The input Block Start

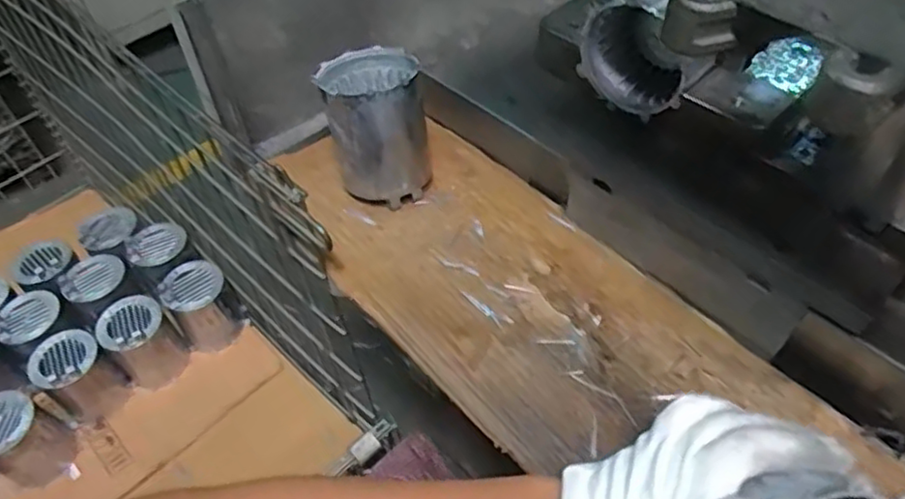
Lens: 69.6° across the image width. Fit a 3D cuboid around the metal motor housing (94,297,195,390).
[{"bbox_3d":[-0.445,0.136,0.943,0.088,0.125,0.095,-2,51,2],"label":"metal motor housing"}]

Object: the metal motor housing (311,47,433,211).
[{"bbox_3d":[-0.072,-0.114,0.617,0.093,0.117,0.108,-4,51,0],"label":"metal motor housing"}]

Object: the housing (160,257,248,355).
[{"bbox_3d":[-0.375,0.086,0.984,0.090,0.121,0.090,-2,51,2],"label":"housing"}]

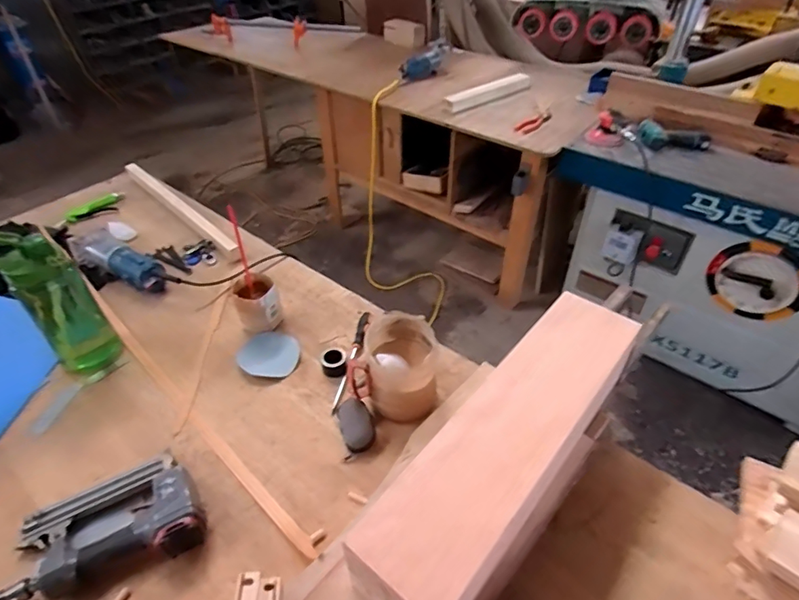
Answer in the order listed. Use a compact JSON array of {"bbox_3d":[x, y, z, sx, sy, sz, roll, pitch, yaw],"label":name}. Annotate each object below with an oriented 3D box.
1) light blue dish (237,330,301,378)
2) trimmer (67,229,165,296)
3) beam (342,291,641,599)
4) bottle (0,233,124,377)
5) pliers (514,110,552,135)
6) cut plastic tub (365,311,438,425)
[{"bbox_3d":[-0.243,0.101,0.916,0.108,0.011,0.100,-1,42,1],"label":"light blue dish"},{"bbox_3d":[-0.585,-0.077,1.039,0.201,0.093,0.092,23,48,25],"label":"trimmer"},{"bbox_3d":[0.146,0.182,0.628,0.131,0.119,0.484,28,50,30],"label":"beam"},{"bbox_3d":[-0.565,0.012,0.811,0.097,0.271,0.106,31,52,32],"label":"bottle"},{"bbox_3d":[0.465,-0.611,1.676,0.180,0.015,0.055,-31,49,-28],"label":"pliers"},{"bbox_3d":[0.004,0.113,0.806,0.114,0.121,0.132,-1,42,2],"label":"cut plastic tub"}]

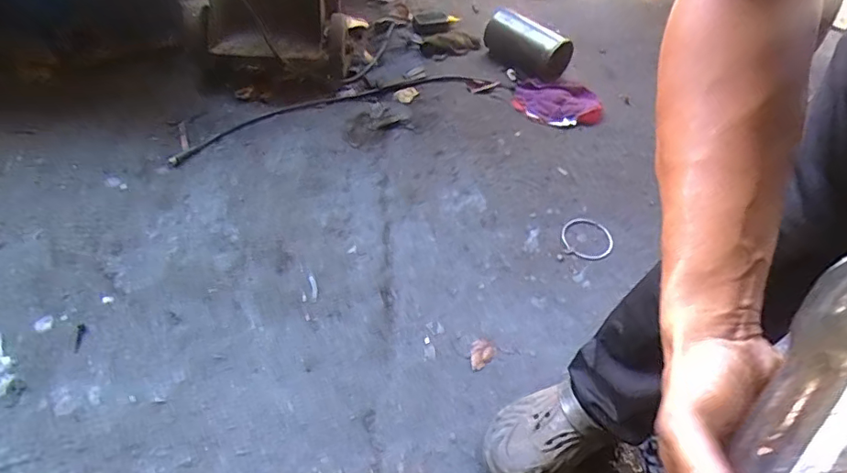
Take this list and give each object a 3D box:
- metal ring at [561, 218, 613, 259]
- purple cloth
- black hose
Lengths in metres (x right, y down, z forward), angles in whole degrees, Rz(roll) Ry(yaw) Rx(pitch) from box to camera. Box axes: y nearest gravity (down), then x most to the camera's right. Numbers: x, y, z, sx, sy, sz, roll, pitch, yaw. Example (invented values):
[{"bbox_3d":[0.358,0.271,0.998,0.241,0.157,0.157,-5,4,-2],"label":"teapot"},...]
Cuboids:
[{"bbox_3d":[0.323,0.003,1.048,0.100,0.004,0.107,2,51,-3],"label":"metal ring"},{"bbox_3d":[0.334,-0.339,1.314,0.209,0.033,0.147,5,51,0],"label":"purple cloth"},{"bbox_3d":[-0.193,-0.308,1.262,0.785,0.016,0.097,-20,56,-19],"label":"black hose"}]

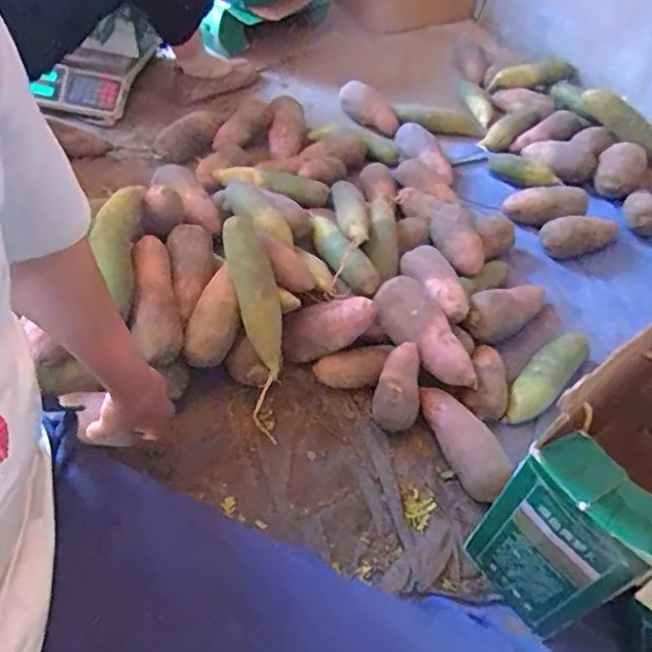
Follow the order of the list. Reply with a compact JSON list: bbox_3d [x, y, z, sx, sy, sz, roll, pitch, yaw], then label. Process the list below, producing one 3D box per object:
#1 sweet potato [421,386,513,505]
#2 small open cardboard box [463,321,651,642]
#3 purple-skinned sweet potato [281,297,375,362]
[{"bbox_3d":[0.191,0.160,0.817,0.064,0.065,0.174,-18,54,-20],"label":"sweet potato"},{"bbox_3d":[0.362,0.131,0.648,0.357,0.327,0.176,-32,60,-28],"label":"small open cardboard box"},{"bbox_3d":[-0.001,0.000,0.862,0.160,0.062,0.055,-25,45,25],"label":"purple-skinned sweet potato"}]

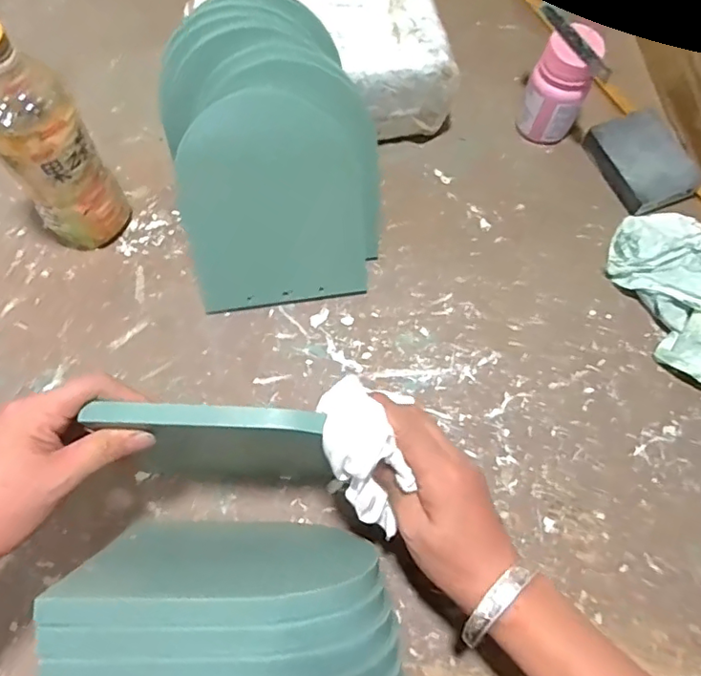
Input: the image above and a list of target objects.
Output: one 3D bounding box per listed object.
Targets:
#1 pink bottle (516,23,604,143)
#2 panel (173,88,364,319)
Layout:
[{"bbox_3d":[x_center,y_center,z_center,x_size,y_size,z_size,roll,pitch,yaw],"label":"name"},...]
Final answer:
[{"bbox_3d":[0.204,-0.245,0.548,0.060,0.099,0.060,27,70,9],"label":"pink bottle"},{"bbox_3d":[-0.064,-0.111,0.464,0.148,0.172,0.010,-9,26,-7],"label":"panel"}]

The input Block End

→ **Exercise**
The answer is a faithful copy of the records above, with the pictures removed.

→ **Answer space**
Lens: 69.6° across the image width. Fit a 3D cuboid around the metal motor housing (94,297,195,390).
[{"bbox_3d":[-0.445,0.136,0.943,0.088,0.125,0.095,-2,51,2],"label":"metal motor housing"}]

Object: the metal motor housing (311,47,433,211).
[{"bbox_3d":[-0.072,-0.114,0.617,0.093,0.117,0.108,-4,51,0],"label":"metal motor housing"}]

Object: the housing (160,257,248,355).
[{"bbox_3d":[-0.375,0.086,0.984,0.090,0.121,0.090,-2,51,2],"label":"housing"}]

Answer in the order listed. Use a compact JSON array of {"bbox_3d":[x, y, z, sx, sy, sz, roll, pitch, yaw],"label":name}. Annotate each object below with an oriented 3D box.
1) light blue dish (237,330,301,378)
2) trimmer (67,229,165,296)
3) beam (342,291,641,599)
4) bottle (0,233,124,377)
5) pliers (514,110,552,135)
6) cut plastic tub (365,311,438,425)
[{"bbox_3d":[-0.243,0.101,0.916,0.108,0.011,0.100,-1,42,1],"label":"light blue dish"},{"bbox_3d":[-0.585,-0.077,1.039,0.201,0.093,0.092,23,48,25],"label":"trimmer"},{"bbox_3d":[0.146,0.182,0.628,0.131,0.119,0.484,28,50,30],"label":"beam"},{"bbox_3d":[-0.565,0.012,0.811,0.097,0.271,0.106,31,52,32],"label":"bottle"},{"bbox_3d":[0.465,-0.611,1.676,0.180,0.015,0.055,-31,49,-28],"label":"pliers"},{"bbox_3d":[0.004,0.113,0.806,0.114,0.121,0.132,-1,42,2],"label":"cut plastic tub"}]

Take this list and give each object a 3D box:
- metal ring at [561, 218, 613, 259]
- purple cloth
- black hose
Lengths in metres (x right, y down, z forward), angles in whole degrees, Rz(roll) Ry(yaw) Rx(pitch) from box to camera. Box axes: y nearest gravity (down), then x most to the camera's right. Numbers: x, y, z, sx, sy, sz, roll, pitch, yaw. Example (invented values):
[{"bbox_3d":[0.358,0.271,0.998,0.241,0.157,0.157,-5,4,-2],"label":"teapot"},...]
Cuboids:
[{"bbox_3d":[0.323,0.003,1.048,0.100,0.004,0.107,2,51,-3],"label":"metal ring"},{"bbox_3d":[0.334,-0.339,1.314,0.209,0.033,0.147,5,51,0],"label":"purple cloth"},{"bbox_3d":[-0.193,-0.308,1.262,0.785,0.016,0.097,-20,56,-19],"label":"black hose"}]

Follow the order of the list. Reply with a compact JSON list: bbox_3d [x, y, z, sx, sy, sz, roll, pitch, yaw], then label. Process the list below, producing one 3D box per object:
#1 sweet potato [421,386,513,505]
#2 small open cardboard box [463,321,651,642]
#3 purple-skinned sweet potato [281,297,375,362]
[{"bbox_3d":[0.191,0.160,0.817,0.064,0.065,0.174,-18,54,-20],"label":"sweet potato"},{"bbox_3d":[0.362,0.131,0.648,0.357,0.327,0.176,-32,60,-28],"label":"small open cardboard box"},{"bbox_3d":[-0.001,0.000,0.862,0.160,0.062,0.055,-25,45,25],"label":"purple-skinned sweet potato"}]

Input: the image above and a list of target objects.
Output: one 3D bounding box per listed object.
Targets:
#1 pink bottle (516,23,604,143)
#2 panel (173,88,364,319)
Layout:
[{"bbox_3d":[x_center,y_center,z_center,x_size,y_size,z_size,roll,pitch,yaw],"label":"name"},...]
Final answer:
[{"bbox_3d":[0.204,-0.245,0.548,0.060,0.099,0.060,27,70,9],"label":"pink bottle"},{"bbox_3d":[-0.064,-0.111,0.464,0.148,0.172,0.010,-9,26,-7],"label":"panel"}]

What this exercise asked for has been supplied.